Jean-Bernard Pinatel : Militairement, aucun parallèle. Politiquement, on peut voir un affrontement Russie – États-Unis par Iran et Arabie Saoudite interposés. La Russie soutient l’Iran à majorité Chiite et les Etats-Unis soutiennent les Saoudiens qui représentent la forme la plus archaïque de l’Islam, le hanbalisme, dont une manifestation récente est le wahabisme et le salafisme qui inspire les djihadistes.

Pour nous Européens, nous avons tout à perdre en nous rangeant dans le camp américain. Pourquoi ? Parce que comme la Russie nous avons sur notre sol 30 millions de musulmans et que tout ce qui favorise un affrontement confessionnel aura de terribles répercussions chez nous. Alors que les États-Unis sont relativement plus protégés, la communauté musulmane y est 10 fois moins nombreuse

Qu’en est-il d’un point de vue idéologique ?

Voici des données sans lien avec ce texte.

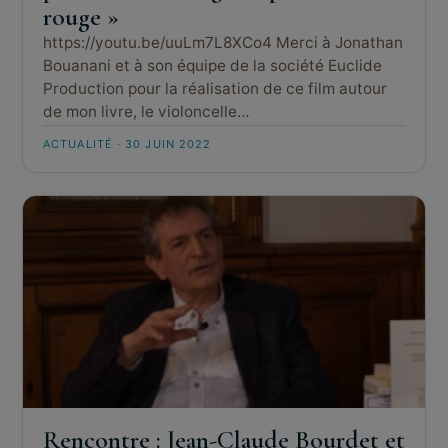
rouge »
https://youtu.be/uuLm7L8XCo4 Merci à Jonathan
Bouanani et à son équipe de la société Euclide
Production pour la réalisation de ce film autour
de mon livre, le violoncelle…
ACTUALITÉ · 30 JUIN 2022
Rencontre : Jean-Claude Bourdet et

Alain Rodier : Daesh est composé de salafistes djihadistes (retour à l’islam des origines en insistant sur le Djihad guerrier). Ses ennemis sont -dans le désordre- les chiites (les « apostats », c’est-à-dire les traitres à l’islam), les sunnites salafistes « tout court » jugés comme trop timorés ou même comme des « vendus », les wahhabites saoudiens, les Frères Musulmans qui ont « accepté » de participer à la vie politique, les sionistes (donc les juifs dans leur ensemble), les chrétiens, les yazidis, les régimes politiques laïques (présidentiels, parlementaires, socialistes, communistes, etc.). En fin de compte, le monde entier est leur ennemi car l’objectif final est sa conquête pour établir un califat qui obéisse à leur vision dévoyée de l’islam qu’il sont en train de réinterpréter à leur mesure.

Alors que l’armement n’est qu’un aspect de la menace représentée par l’État islamique, comment lutter contre la propagation de son idéologie ?

Alain Rodier : C’est extrêmement difficile car les activistes de Daesh pensent détenir la « vérité ». Ce sont les « Gott mit uns » (Dieu est avec nous », devise des nazis) modernes. Il faut tout tenter, mais en tant qu’ancien ayant connu la Guerre Froide, je ne crois pas trop dans les camps de rééducation.

Jean-Bernard Pinatel : Une idéologie est un système d’idées générales constituant un corps de doctrine philosophique et politique à la base d’un comportement individuel ou collectif. L’idéologie caractérise un régime ou une civilisation. La barbarie n’est rien de tout cela. Et je vous rappelle que ce sont les musulmans qui en subissent aujourd’hui presque exclusivement le prix du sang. La barbarie peut exercer une fascination.

Quels sont les dégâts collatéraux que pourraient causer les alliances de circonstances nécessaires à la lutte contre l’Etat islamique ?

Alain Rodier : Plutôt de de voir les dégâts collatéraux dont vous parlez, je distingue une opportunité de lancer le dialogue face à un péril commun. L’Iran est le bon exemple. Ce sont les Iraniens qui ont empêché la conquête de Bagdad et de Kirkouk par Daesh. Il est temps de parler (ce qui ne veut pas dire s’aplatir), même avec le régime syrien. En effet, ce dernier « tient » et il va bien falloir passer par lui, qu’on le veuille ou non, à un moment ou à un autre. Il faut aussi parler avec les Russes. Et surtout, il faut que l’Occident perde son attitude de perpétuel donneur de leçons. Cette attitude est totalement contre-productive.

De plus, ne jamais oublier que « la guerre n’est que le prolongement de la politique ». Encore faut-il en avoir une qui soit lisible…

Jean-Bernard Pinatel : Malheureusement, ce sont les populations civiles et les enfants qui subissent les dégâts collatéraux de toutes les guerres. C’est pour cela que je trouve insupportable l’attitude des États-Unis qui pour satisfaire leurs intérêts stratégiques légitimes et pour protéger la vie de leurs soldats, ne se préoccupent jamais des dégâts collatéraux que leur façon de faire la guerre occasionne sur les populations civiles. Heureusement, les règles d’engagement de nos forces armées sont beaucoup plus strictes.